Matthew Yglesias has written a 64-page booklet and/or long form article about affordable housing entitled "The Rent is Too Damn High", which focuses primarily on how anti-density zoning laws create artificially high real estate prices, encourages sprawl, and prevents lower income families from living in desirable areas. As Yglesias notes, scarcity, by its nature, inflates prices. Zoning laws that limit building height, housing units, and even percentage of property upon which structures may be built, creates de juris scarcity that is regulated by local government.
In his book, Yglesias, a left-leaning economist for Slate, advocates for deregulation of the market through up-zoning, opening up land development to meet demand in order to lower the cost of living in desirable places. He acknowledges that density does not come without its own problems (traffic, crime, noise), but responds that the market should respond when density has reached its marketable limit (i.e., when no one else wants to move there).

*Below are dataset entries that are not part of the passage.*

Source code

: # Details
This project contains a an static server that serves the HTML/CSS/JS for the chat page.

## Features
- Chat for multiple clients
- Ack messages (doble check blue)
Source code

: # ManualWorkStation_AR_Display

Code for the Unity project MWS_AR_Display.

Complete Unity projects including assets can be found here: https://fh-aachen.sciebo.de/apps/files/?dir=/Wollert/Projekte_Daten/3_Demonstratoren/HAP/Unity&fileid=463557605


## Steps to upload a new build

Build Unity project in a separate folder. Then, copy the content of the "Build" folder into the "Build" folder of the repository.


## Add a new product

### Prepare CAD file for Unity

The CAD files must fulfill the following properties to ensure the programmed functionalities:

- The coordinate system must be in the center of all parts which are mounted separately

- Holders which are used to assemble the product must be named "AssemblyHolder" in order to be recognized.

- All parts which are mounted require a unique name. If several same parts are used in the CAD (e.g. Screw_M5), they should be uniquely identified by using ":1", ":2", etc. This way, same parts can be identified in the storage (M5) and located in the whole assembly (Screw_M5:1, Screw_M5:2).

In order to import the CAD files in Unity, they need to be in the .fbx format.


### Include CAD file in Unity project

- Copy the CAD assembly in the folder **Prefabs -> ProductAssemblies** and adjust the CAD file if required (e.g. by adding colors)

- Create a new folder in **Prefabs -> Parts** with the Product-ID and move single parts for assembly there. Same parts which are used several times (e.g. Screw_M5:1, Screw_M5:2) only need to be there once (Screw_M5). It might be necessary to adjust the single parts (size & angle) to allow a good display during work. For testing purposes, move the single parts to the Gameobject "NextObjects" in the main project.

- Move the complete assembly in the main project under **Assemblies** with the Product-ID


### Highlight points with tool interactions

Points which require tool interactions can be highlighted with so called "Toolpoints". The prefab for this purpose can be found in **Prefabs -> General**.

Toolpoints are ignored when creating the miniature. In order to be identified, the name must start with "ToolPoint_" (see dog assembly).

If you're like me, this is a very uncomfortable idea. But let's look at what happened in Columbia. Our County government maintains a ceiling on development through zoning laws, artificially inflating prices, which are then made affordable for low-income families through subsidies paid for by developers and taxpayers into perpetuity. Due to the limited housing stock, and limited resources of developers and taxpayers, affordable housing will always be capped and there will never be enough to meet market demand. Meanwhile, the people who really get the bad end of the stick on all of this are those who make too much for affordable housing but not enough to afford the inflated housing stock. Yet again, government policies burn the middle class.
An even more important point that Yglesias makes is that land is to agrarian economies as proximity is to service economies. Over the past 50 years, our economy has firmly shifted from a manufacturing engine to a service engine. We do less with our hands and more with our computers. Density promotes service economies by bundling services in proximity to users.
Places like Baltimore have shown that density is no panacea for social ills, but it seems to be a much more reasonable solution to affordable housing than the "cap and subsidize" plan we're currently following.
That's all for today. I goofed yesterday and said the On-line Town Forum was yesterday, when we've actually set it for tonight. I look forward to discussing this topic and many others with you at 7:00 p.m.
Have a great Tuesday doing what you love!